During a confrontation with the rival's men, Purusha is injured and jumps into a river, where he is rescued by Sumathi, a school teacher and an orphan, who also happens to be the sister of Inspector Vijay. As Purusha recovers, he devises a plan to raid critical documents that would incriminate Sailaja’s father, who is JK's rival. However, during the mission, Vijay is killed. The rest of the story follows Purusha as he seeks revenge and reunites with his mother.

==Cast==

- Chiranjeevi as Purusha / Rakshasudu
- Radha as Sailaja / Sailu
- Suhasini as Sumathi
- Tiger Prabhakar as Vankachakra Ram Murthy / VR
- Rao Gopal Rao as J. Krishna Murthy / JK
- Nagendra Babu as Simham
- Rajendra Prasad as Inspector Vijay
- Allu Ramalingaiah as Narasimham
- Annapurna as Rakshasudu's mother
- Sumalatha as Vani
- Samyuktha as JK's daughter
- Jayamala as Tarakeswari
- M. V. S. Haranatha Rao as Narakasurudu
- Narra Venkateswara Rao as Chief Commander
- P. J. Sarma as SP Bhujanga Rao
- Vankayala Satyanarayana as Sumathi's father
- Bhimeswara Rao as Principal
- Vasudeva Rao as Rajan
- Jagga Rao
- Master Suresh as Young Rakshasudu

== Production ==
Rakshasudu marked the third collaboration of Chiranjeevi, K. S. Rama Rao, Kodandarami Reddy, Yandamuri Veerendranath, and Ilaiyaraaja, following Abhilasha (1983) and Challenge (1984). The film is notable for being the only one where Chiranjeevi's character has no name, with other characters referring to him simply as "friend" or "Purusha".

==Music==

The music was composed by Ilaiyaraaja. All the songs were chartbusters.
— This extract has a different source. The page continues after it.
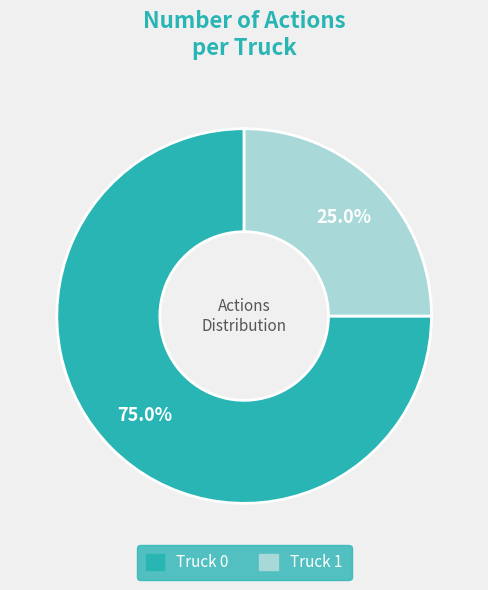

What is the majority slice?

Truck 0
Music released on Echo Audio Company.

| No. | Title | Lyrics | Singers | Length |
|---|---|---|---|---|
| 1. | "Hey Naughty" | Veturi | S. P. Balasubrahmanyam, S. Janaki | 4:24 |
| 2. | "Malli Malli" | Veturi | S. P. Balasubrahmanyam, S. Janaki | 4:30 |
| 3. | "Acha Acha" | Veturi | S. P. Balasubrahmanyam, S. Janaki | 4:28 |
| 4. | "Giliga Gili" | Veturi | S. P. Balasubrahmanyam, S. Janaki | 4:26 |
| 5. | "Nee Meeda" | Veturi | S. P. Balasubrahmanyam, S. Janaki | 4:31 |
| 6. | "Jaya Jaya" | Devulapalli Krishna Sastry | S. Janaki | 2:04 |

==Reception==
Rakshasudu was a major commercial success, running for 100 days in 28 centres. A grand celebration marked its success, with special guests including Rajinikanth, Sridevi, K. Viswanath, and M. S. Reddy. During the event, Sridevi presented a memento to Chiranjeevi.

It was also dubbed into Tamil as Raatshashan and did well in Tamil Nadu as well. The Telugu version did well in reruns too.